-- DATA FOR ANALYSIS follows --
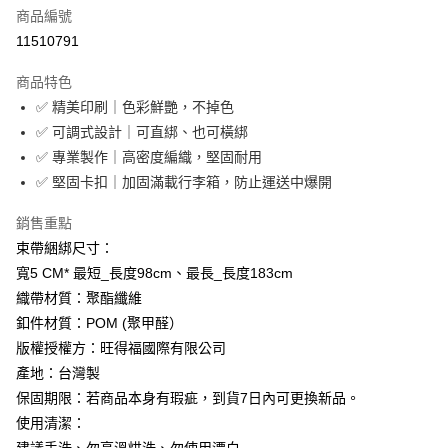
商品編號
街口支付
11510791
悠遊付
商品特色
Google Pay
✅ 精美印刷｜色彩鮮艷，不掉色
全盈+PAY
✅ 可調式設計｜可直綁、也可橫綁
✅ 專業製作｜高密度編織，堅固耐用
大哥付你分期
✅ 堅固卡扣｜加固滿載行李箱，防止運送中爆開
相關說明
【大哥付你分期使用說明】
銷售重點
AFTEE先享後付
1.本服務由台灣大哥大提供，台灣大哥大用戶可立即使用無須另外申請。
束帶綑綁尺寸：
2.付款方式選擇「大哥付你分期」，訂單成立後會自動跳轉到大哥付的交易
相關說明
流程，驗證手機門號後，選擇欲分期的期數、繳款截止日，確認付款後即完
寬5 CM* 最短_長度98cm、最長_長度183cm
【關於「AFTEE先享後付」】
成交易。
ATM付款
AFTEE先享後付是「在收到商品之後才付款」的支付方式。 讓您購物簡單
織帶材質：聚酯纖維
3.實際核准額度、可分期數及費用金額請依後續交易確認頁面所載為準。
便利好安心！
4.訂單成立30分鐘內，如未前往確認交易或遇審核未通過，訂單將自動取
釦件材質：POM (聚甲醛）
１．簡單：不需註冊會員、不需綁卡、不需儲值。
運送方式
消。如遇「轉專審核」未通過狀況，表示未達大哥付你分期系統評分，恕無
２．便利：只要手機號碼，簡訊認證，即可結帳。
版權授權方：旺得福國際有限公司
法說明評估內容。
３．安心：先確認商品／服務後，再付款。
付款後全家取貨
產地：台灣製
【繳款方式說明】
1.分期款項不併入電信帳單，「大哥付你分期」於每月結算日後寄送繳費提
每筆NT$70，滿NT$899(含以上)免運費
保固期限：若商品本身有瑕疵，到貨7日內可更換新品。
【「AFTEE先享後付」結帳流程】
醒簡訊。
１．於結帳方式選擇「AFTEE先享後付」後，將跳轉至「AFTEE先享後付」
使用清潔：
2.透過簡訊連結打開帳單後，可選擇「超商條碼／台灣大直營門市／銀行轉
付款後7-11取貨
結帳頁面，進行簡訊認證並確認金額後，即可完成結帳。
帳／街口支付／iPASS MONEY」等通路繳費。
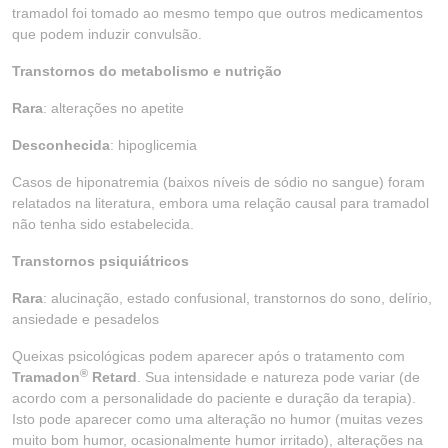
tramadol foi tomado ao mesmo tempo que outros medicamentos
que podem induzir convulsão.
Transtornos do metabolismo e nutrição
Rara
: alterações no apetite
Desconhecida
: hipoglicemia
Casos de hiponatremia (baixos níveis de sódio no sangue) foram
relatados na literatura, embora uma relação causal para tramadol
não tenha sido estabelecida.
Transtornos psiquiátricos
Rara
: alucinação, estado confusional, transtornos do sono, delírio,
ansiedade e pesadelos
Queixas psicológicas podem aparecer após o tratamento com
®
Tramadon
Retard
. Sua intensidade e natureza pode variar (de
acordo com a personalidade do paciente e duração da terapia).
Isto pode aparecer como uma alteração no humor (muitas vezes
muito bom humor, ocasionalmente humor irritado), alterações na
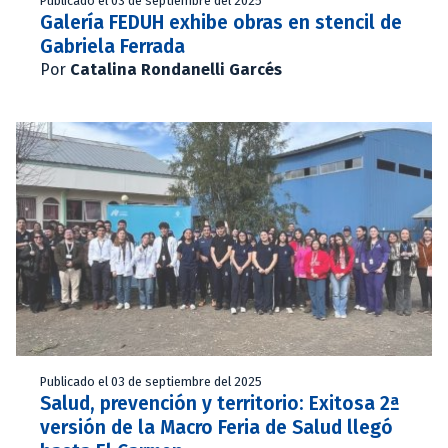
Publicado el 03 de septiembre del 2025
Galería FEDUH exhibe obras en stencil de
Gabriela Ferrada
Por
Catalina Rondanelli Garcés
Publicado el 03 de septiembre del 2025
Salud, prevención y territorio: Exitosa 2ª
versión de la Macro Feria de Salud llegó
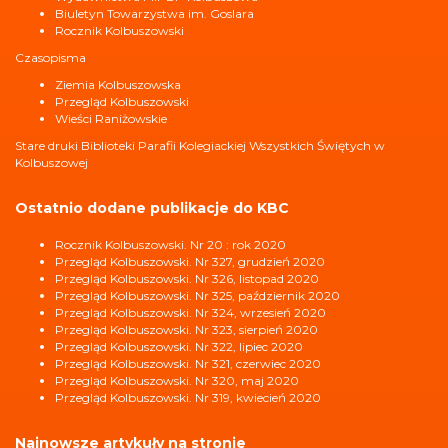
Biuletyn Towarzystwa im. Goslara
Rocznik Kolbuszowski
Czasopisma
Ziemia Kolbuszowska
Przegląd Kolbuszowski
Wieści Raniżowskie
Stare druki Biblioteki Parafii Kolegiackiej Wszystkich Świętych w
Kolbuszowej
Ostatnio dodane publikacje do KBC
Rocznik Kolbuszowski. Nr 20 : rok 2020
Przegląd Kolbuszowski. Nr 327, grudzień 2020
Przegląd Kolbuszowski. Nr 326, listopad 2020
Przegląd Kolbuszowski. Nr 325, październik 2020
Przegląd Kolbuszowski. Nr 324, wrzesień 2020
Przegląd Kolbuszowski. Nr 323, sierpień 2020
Przegląd Kolbuszowski. Nr 322, lipiec 2020
Przegląd Kolbuszowski. Nr 321, czerwiec 2020
Przegląd Kolbuszowski. Nr 320, maj 2020
Przegląd Kolbuszowski. Nr 319, kwiecień 2020
Najnowsze artykuły na stronie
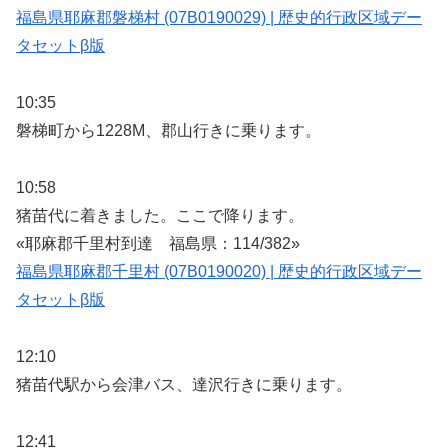
福島県耶麻郡磐梯村 (07B0190029) | 歴史的行政区域デー
タセットβ版
10:35
磐梯町から1228M、郡山行きに乗ります。
10:58
猪苗代に着きました。ここで降ります。
«耶麻郡千里村到達 福島県：114/382»
福島県耶麻郡千里村 (07B0190020) | 歴史的行政区域デー
タセットβ版
12:10
猪苗代駅から会津バス、達沢行きに乗ります。
12:41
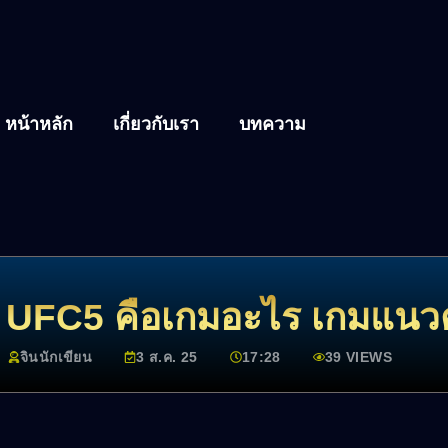
หน้าหลัก
เกี่ยวกับเรา
บทความ
่น UFC5 คือเกมอะไร เกมแนวต่
จินนักเขียน
3 ส.ค. 25
17:28
39 VIEWS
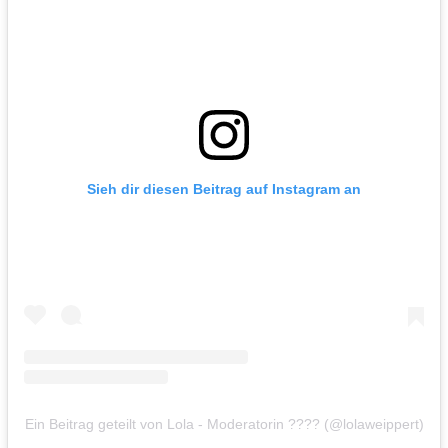
Sieh dir diesen Beitrag auf Instagram an
Ein Beitrag geteilt von Lola - Moderatorin ???? (@lolaweippert)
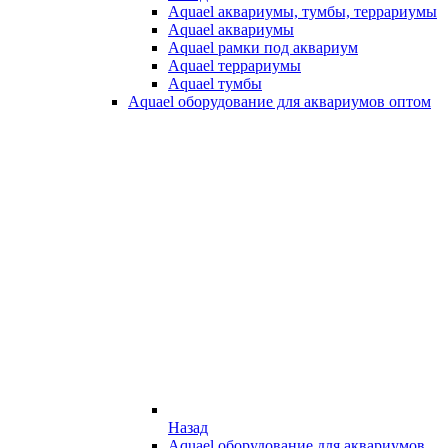
Aquael аквариумы, тумбы, террариумы
Aquael аквариумы
Aquael рамки под аквариум
Aquael террариумы
Aquael тумбы
Aquael оборудование для аквариумов оптом
Назад
Aquael оборудование для аквариумов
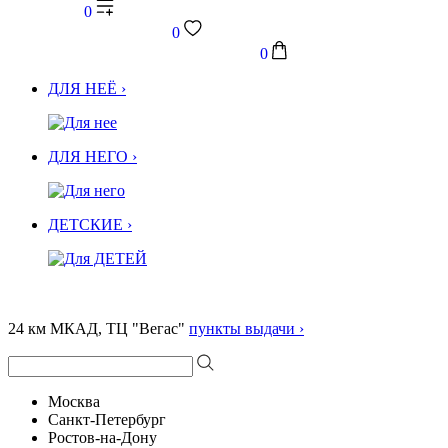
0
0
0
ДЛЯ НЕЁ ›
ДЛЯ НЕГО ›
ДЕТСКИЕ ›
24 км МКАД, ТЦ "Вегас"
пункты выдачи ›
Москва
Санкт-Петербург
Ростов-на-Дону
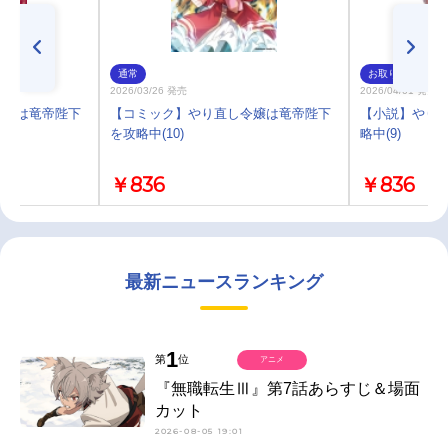
通常
お取り寄せ
2026/03/26 発売
2026/04/01 発売
令嬢は竜帝陛下
【コミック】やり直し令嬢は竜帝陛下
【小説】やり
を攻略中(10)
略中(9)
￥836
￥836
最新ニュースランキング
1
第
位
アニメ
『無職転生Ⅲ』第7話あらすじ＆場面
カット
2026-08-05 19:01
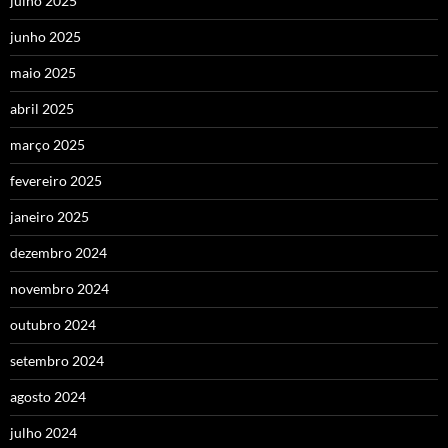
julho 2025
junho 2025
maio 2025
abril 2025
março 2025
fevereiro 2025
janeiro 2025
dezembro 2024
novembro 2024
outubro 2024
setembro 2024
agosto 2024
julho 2024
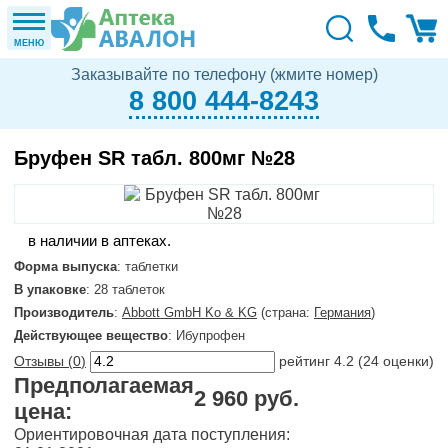
МЕНЮ
Заказывайте по телефону (жмите номер)
8 800 444-8243
Бруфен SR табл. 800мг №28
в наличии в аптеках.
Форма выпуска
: таблетки
В упаковке
: 28 таблеток
Производитель
:
Abbott GmbH Ko & KG
(страна:
Германия
)
Действующее вещество
: Ибупрофен
Отзывы (
0
)
рейтинг
4.2
(
24
оценки)
Предполагаемая
2 960 руб.
цена:
Ориентировочная дата поступления:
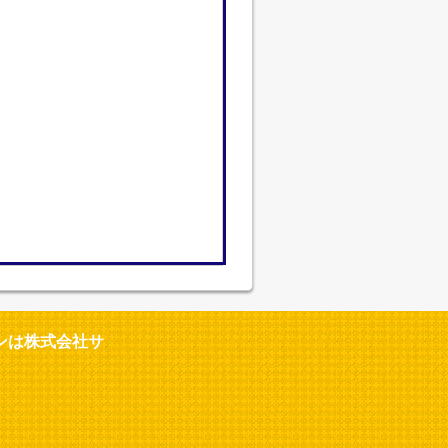
ンは株式会社サ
-- DATA FOR ANALYSIS concluded --
PROBLEM STATEMENT: Transcribe, from the material above, the stretch starting at the line with "1.本服務由台灣大哥大提供，台灣大哥大用戶可立即使用無須另外申請。" and ending at the line with "acordo com a", both included, exactly. Do not carry over pictures.

ANSWER TO THIS TASK:
1.本服務由台灣大哥大提供，台灣大哥大用戶可立即使用無須另外申請。
束帶綑綁尺寸：
2.付款方式選擇「大哥付你分期」，訂單成立後會自動跳轉到大哥付的交易
相關說明
流程，驗證手機門號後，選擇欲分期的期數、繳款截止日，確認付款後即完
寬5 CM* 最短_長度98cm、最長_長度183cm
【關於「AFTEE先享後付」】
成交易。
ATM付款
AFTEE先享後付是「在收到商品之後才付款」的支付方式。 讓您購物簡單
織帶材質：聚酯纖維
3.實際核准額度、可分期數及費用金額請依後續交易確認頁面所載為準。
便利好安心！
4.訂單成立30分鐘內，如未前往確認交易或遇審核未通過，訂單將自動取
釦件材質：POM (聚甲醛）
１．簡單：不需註冊會員、不需綁卡、不需儲值。
運送方式
消。如遇「轉專審核」未通過狀況，表示未達大哥付你分期系統評分，恕無
２．便利：只要手機號碼，簡訊認證，即可結帳。
版權授權方：旺得福國際有限公司
法說明評估內容。
３．安心：先確認商品／服務後，再付款。
付款後全家取貨
產地：台灣製
【繳款方式說明】
1.分期款項不併入電信帳單，「大哥付你分期」於每月結算日後寄送繳費提
每筆NT$70，滿NT$899(含以上)免運費
保固期限：若商品本身有瑕疵，到貨7日內可更換新品。
【「AFTEE先享後付」結帳流程】
醒簡訊。
１．於結帳方式選擇「AFTEE先享後付」後，將跳轉至「AFTEE先享後付」
使用清潔：
2.透過簡訊連結打開帳單後，可選擇「超商條碼／台灣大直營門市／銀行轉
付款後7-11取貨
結帳頁面，進行簡訊認證並確認金額後，即可完成結帳。
帳／街口支付／iPASS MONEY」等通路繳費。
tramadol foi tomado ao mesmo tempo que outros medicamentos
que podem induzir convulsão.
Transtornos do metabolismo e nutrição
Rara
: alterações no apetite
Desconhecida
: hipoglicemia
Casos de hiponatremia (baixos níveis de sódio no sangue) foram
relatados na literatura, embora uma relação causal para tramadol
não tenha sido estabelecida.
Transtornos psiquiátricos
Rara
: alucinação, estado confusional, transtornos do sono, delírio,
ansiedade e pesadelos
Queixas psicológicas podem aparecer após o tratamento com
®
Tramadon
Retard
. Sua intensidade e natureza pode variar (de
acordo com a personalidade do paciente e duração da terapia).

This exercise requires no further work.